WORK TASK: Starting at the beginning of the data and ending at the line that contains "Answer: toward the camera", reproduce the text with "torso" swapped for "chest" and nothing else changed. Leave the pictures out of your answer.

EXCERPTED DATA:
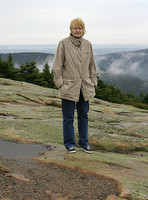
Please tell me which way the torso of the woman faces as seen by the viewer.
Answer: toward the camera
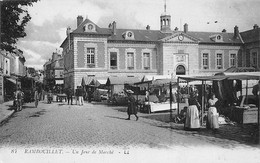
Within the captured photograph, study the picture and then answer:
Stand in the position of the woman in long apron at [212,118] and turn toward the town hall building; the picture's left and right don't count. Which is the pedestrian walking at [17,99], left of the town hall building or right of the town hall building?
left

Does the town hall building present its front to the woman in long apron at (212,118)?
yes

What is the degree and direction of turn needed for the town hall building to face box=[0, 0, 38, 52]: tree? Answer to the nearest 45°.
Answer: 0° — it already faces it

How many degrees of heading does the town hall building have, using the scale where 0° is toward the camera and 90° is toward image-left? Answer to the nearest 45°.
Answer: approximately 0°

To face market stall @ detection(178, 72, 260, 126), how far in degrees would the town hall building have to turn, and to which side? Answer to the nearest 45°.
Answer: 0° — it already faces it

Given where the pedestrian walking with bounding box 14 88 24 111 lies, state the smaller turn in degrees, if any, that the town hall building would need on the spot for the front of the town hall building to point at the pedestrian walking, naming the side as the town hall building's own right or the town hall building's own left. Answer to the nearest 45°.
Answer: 0° — it already faces them
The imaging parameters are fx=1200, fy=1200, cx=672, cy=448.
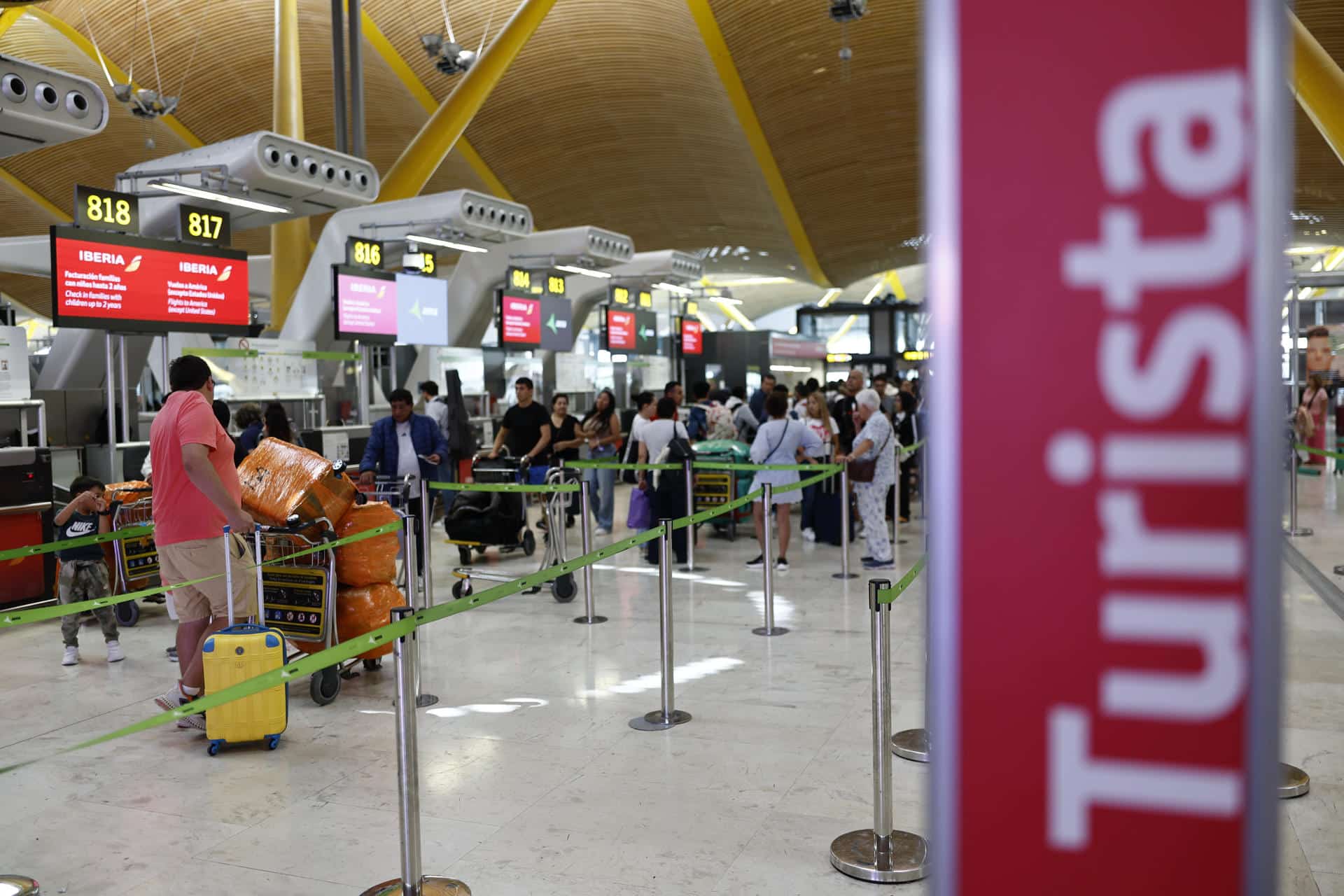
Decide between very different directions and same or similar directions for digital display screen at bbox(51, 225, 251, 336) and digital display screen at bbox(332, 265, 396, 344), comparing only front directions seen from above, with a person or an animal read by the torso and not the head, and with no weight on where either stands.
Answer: same or similar directions

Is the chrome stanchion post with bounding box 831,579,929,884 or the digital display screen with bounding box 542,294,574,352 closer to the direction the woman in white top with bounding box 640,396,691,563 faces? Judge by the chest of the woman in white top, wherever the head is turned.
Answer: the digital display screen

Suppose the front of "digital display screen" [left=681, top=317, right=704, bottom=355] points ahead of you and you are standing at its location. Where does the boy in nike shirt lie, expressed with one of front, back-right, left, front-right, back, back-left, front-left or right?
front-right

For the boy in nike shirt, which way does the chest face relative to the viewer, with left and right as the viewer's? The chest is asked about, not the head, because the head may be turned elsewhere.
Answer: facing the viewer

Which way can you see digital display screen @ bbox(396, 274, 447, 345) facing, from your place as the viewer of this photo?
facing the viewer and to the right of the viewer

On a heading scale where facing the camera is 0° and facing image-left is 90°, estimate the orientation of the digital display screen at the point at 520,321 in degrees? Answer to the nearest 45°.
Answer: approximately 315°

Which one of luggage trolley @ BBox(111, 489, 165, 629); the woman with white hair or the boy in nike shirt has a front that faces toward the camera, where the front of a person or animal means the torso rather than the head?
the boy in nike shirt

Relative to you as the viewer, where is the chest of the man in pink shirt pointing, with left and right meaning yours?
facing away from the viewer and to the right of the viewer

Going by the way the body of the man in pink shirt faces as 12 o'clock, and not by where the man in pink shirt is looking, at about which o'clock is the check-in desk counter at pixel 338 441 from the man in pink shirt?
The check-in desk counter is roughly at 11 o'clock from the man in pink shirt.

EXERCISE RESPONSE:
Please tell me which way the chest of the woman faces as seen by the viewer.
Answer: toward the camera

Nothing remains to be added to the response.